ENTRIES SHOWN:
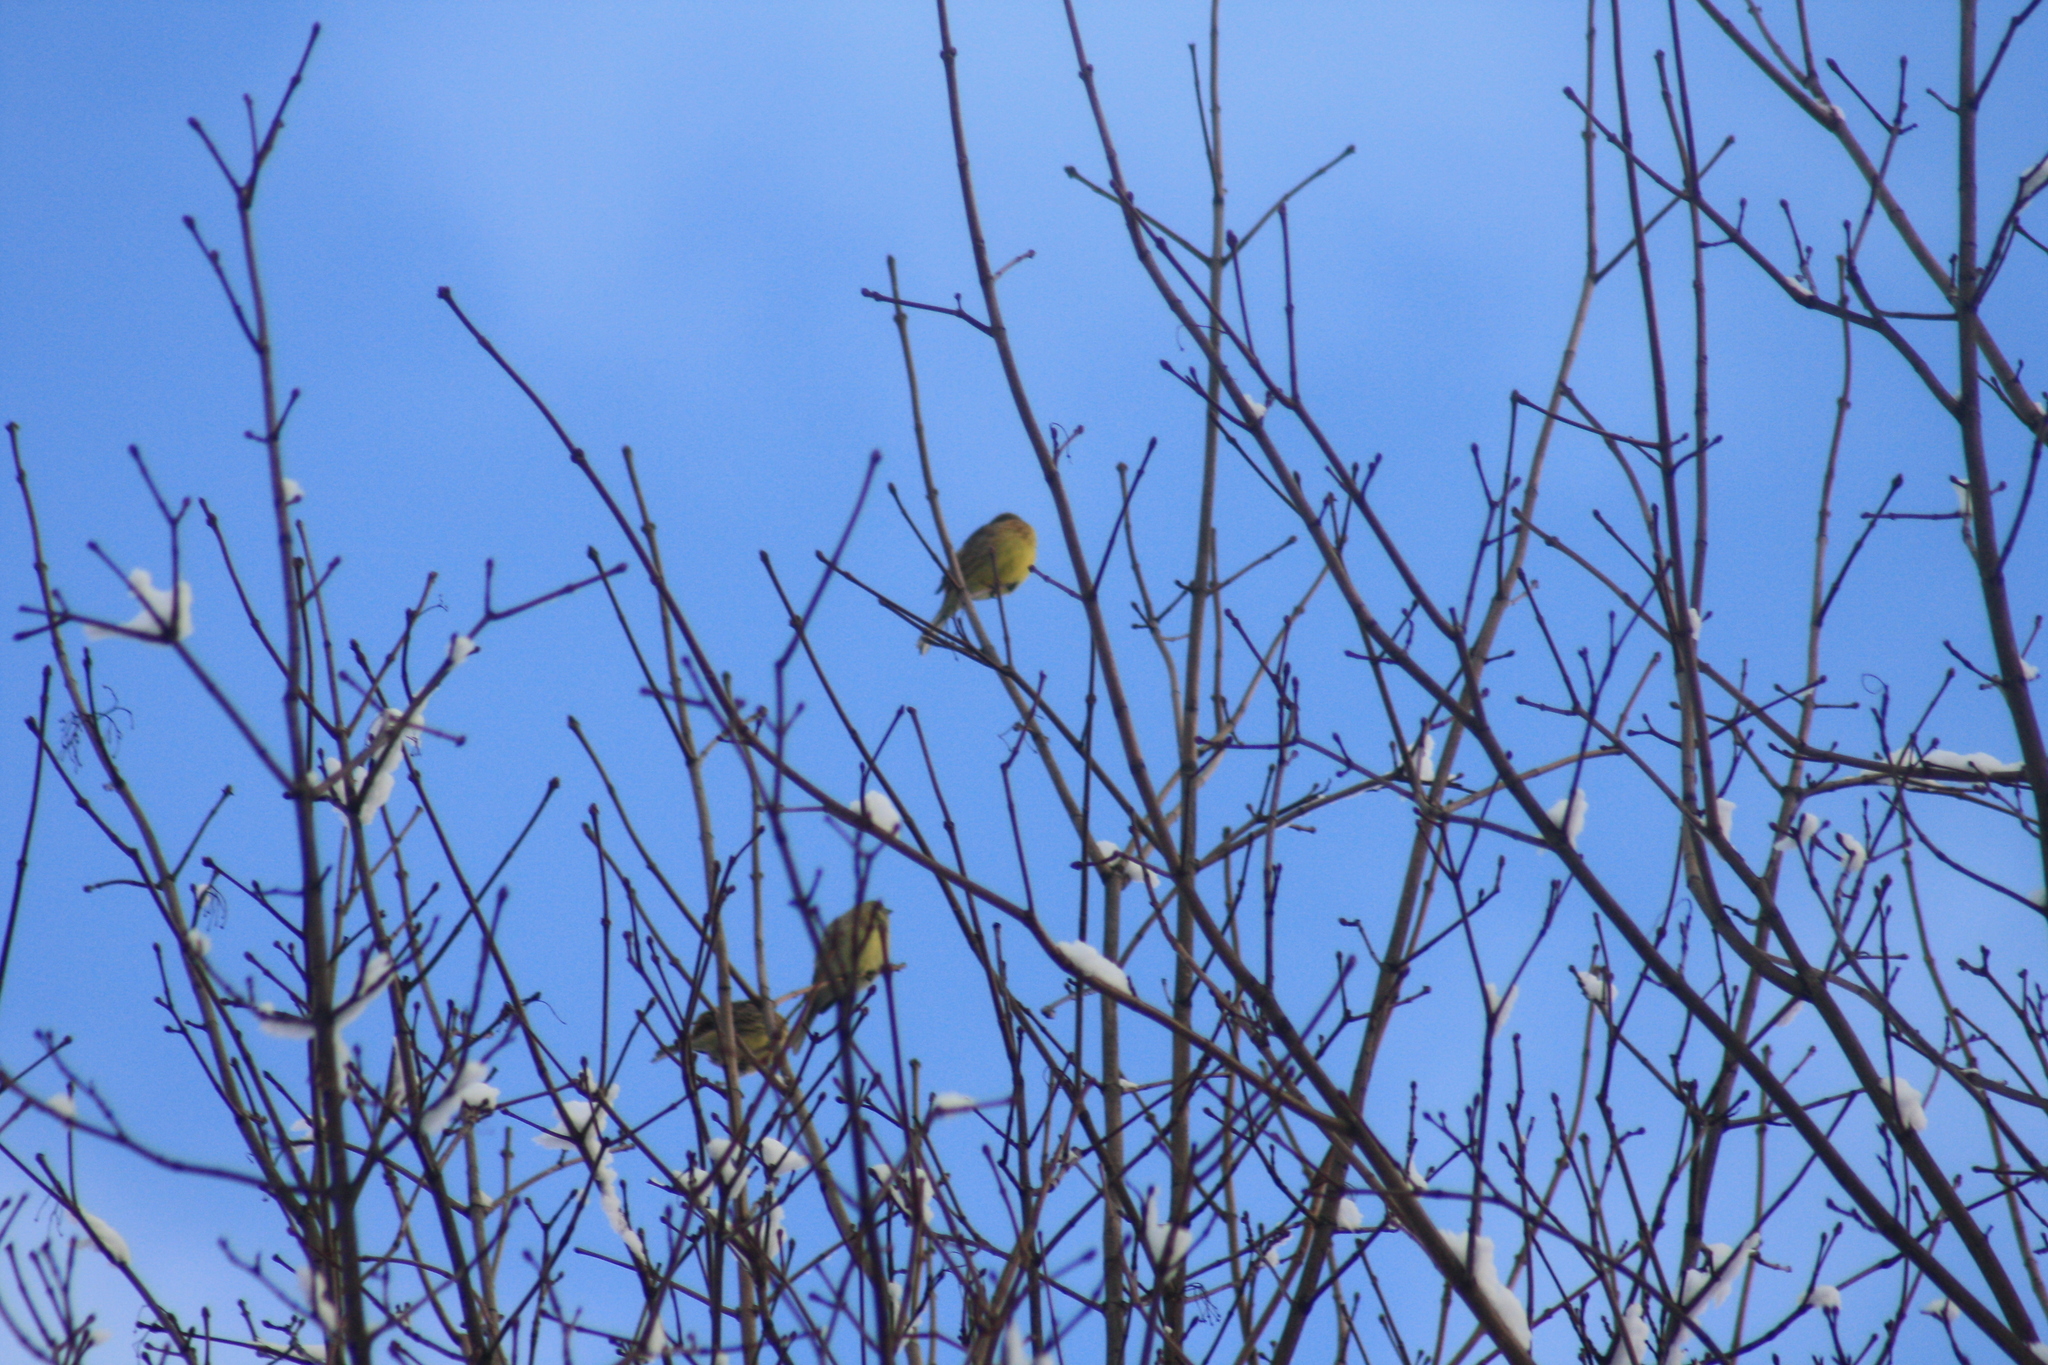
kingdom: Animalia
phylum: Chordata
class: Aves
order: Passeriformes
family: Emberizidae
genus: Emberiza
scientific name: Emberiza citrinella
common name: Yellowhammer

* * *

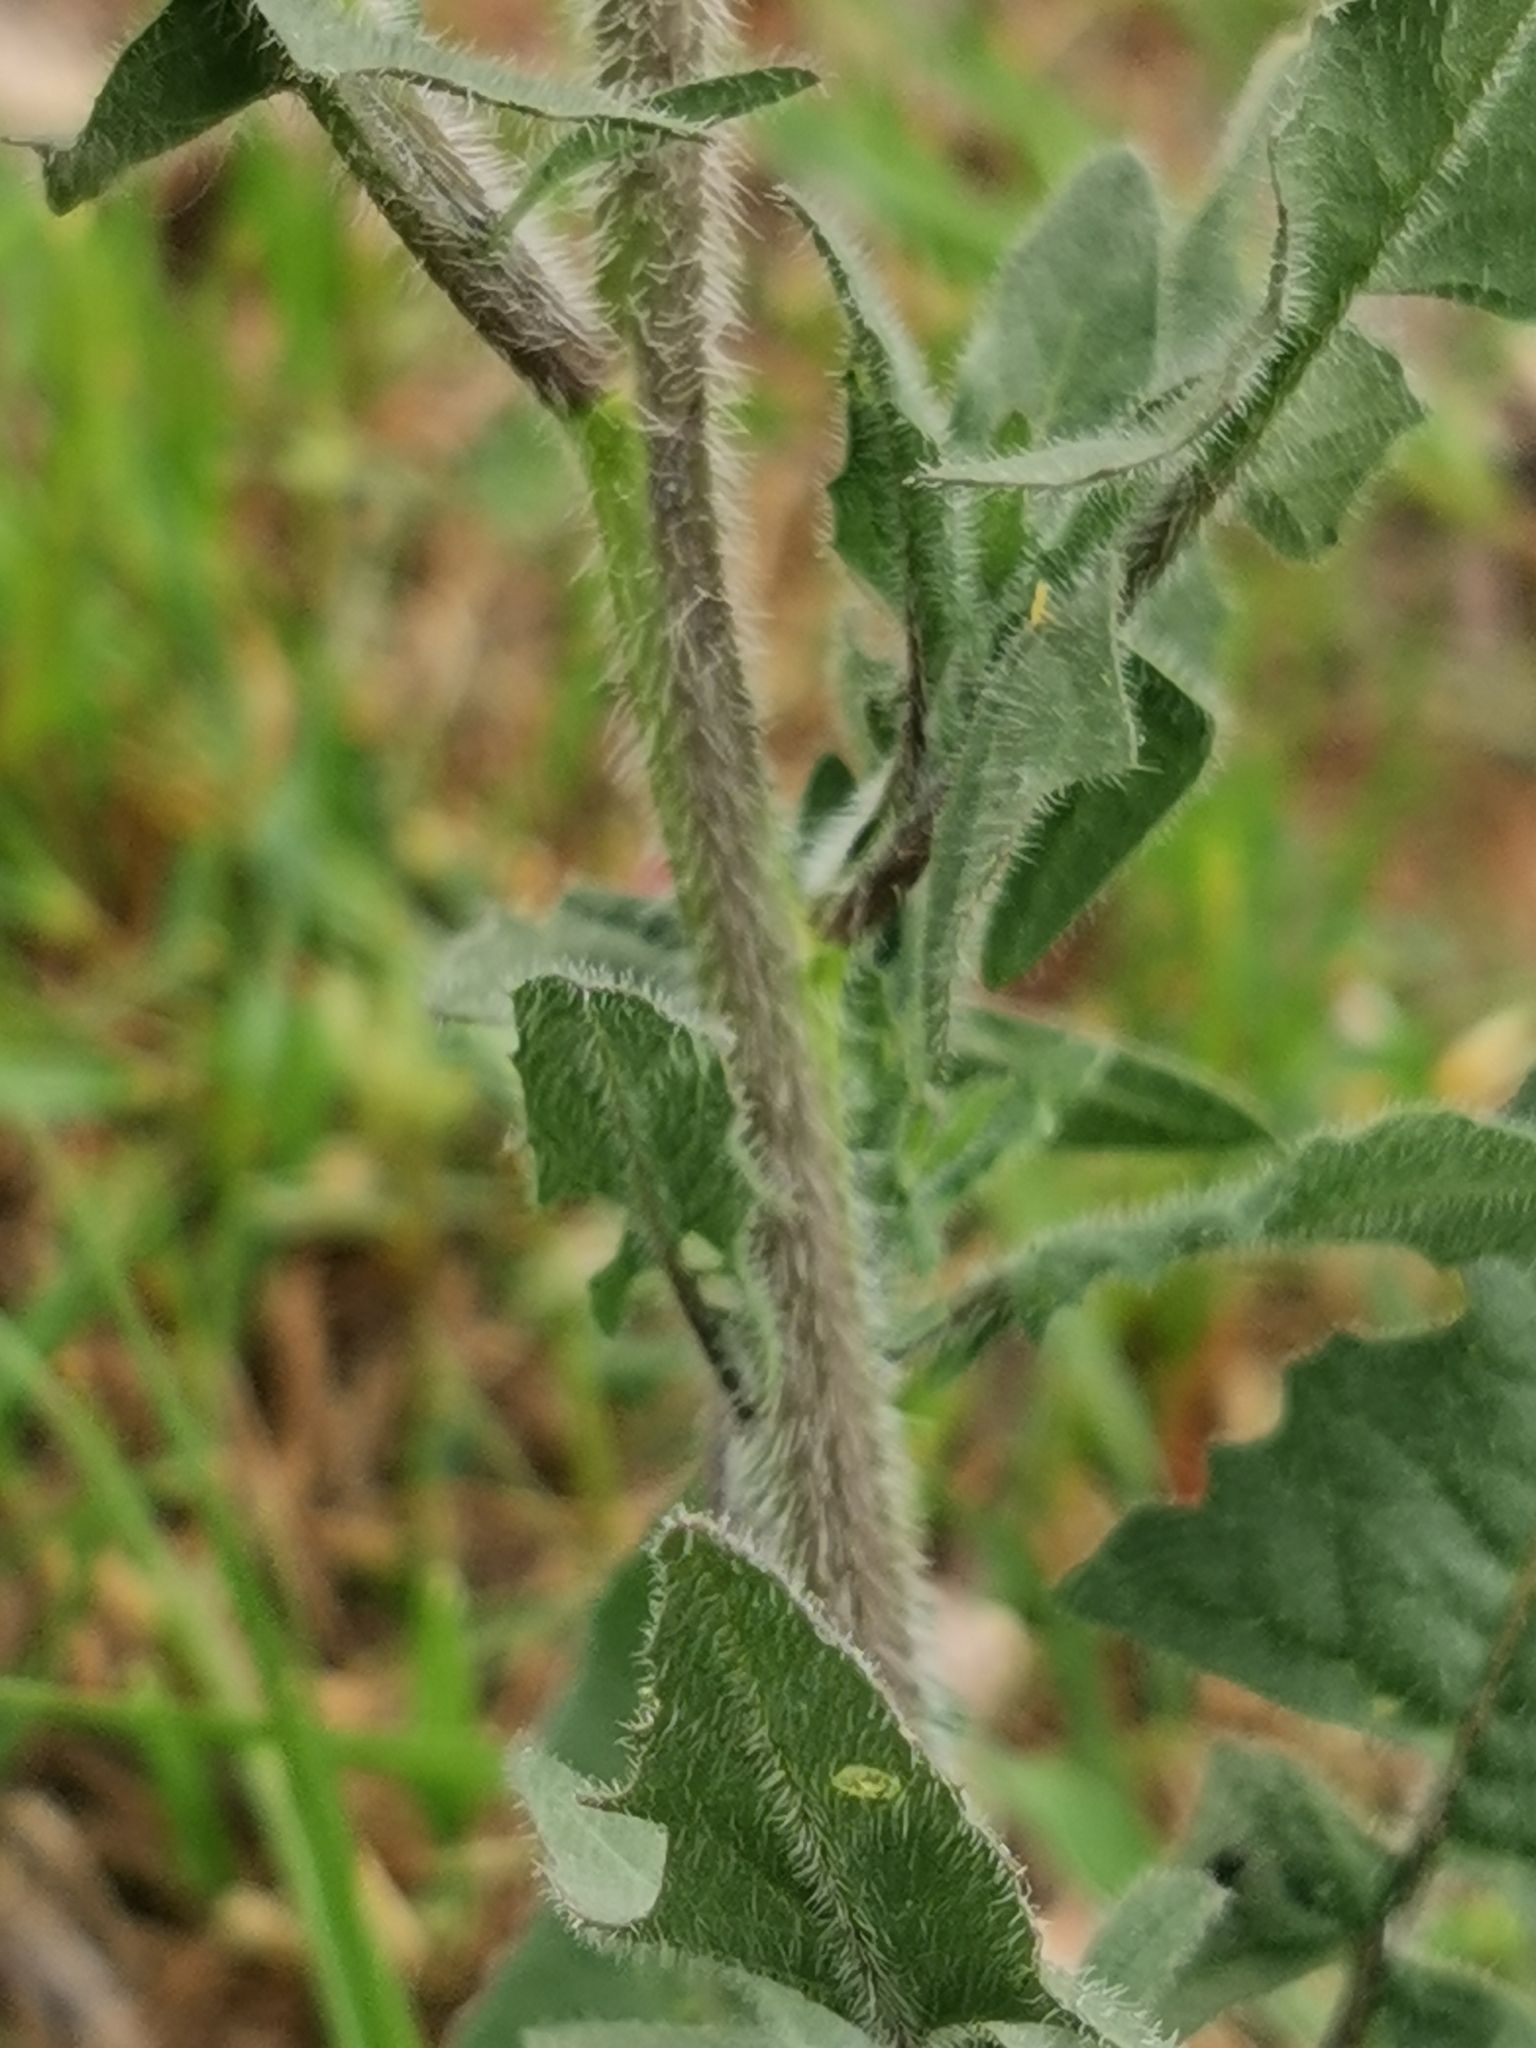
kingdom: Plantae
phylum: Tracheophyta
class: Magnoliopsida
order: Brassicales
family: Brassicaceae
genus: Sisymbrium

WRITTEN PROBLEM: Format the rows from the line with "phylum: Chordata" to the line with "scientific name: Emberiza citrinella", both included, as a JSON list of strings with one string per line and blank lines left out.

WRITTEN ANSWER:
[
  "phylum: Chordata",
  "class: Aves",
  "order: Passeriformes",
  "family: Emberizidae",
  "genus: Emberiza",
  "scientific name: Emberiza citrinella"
]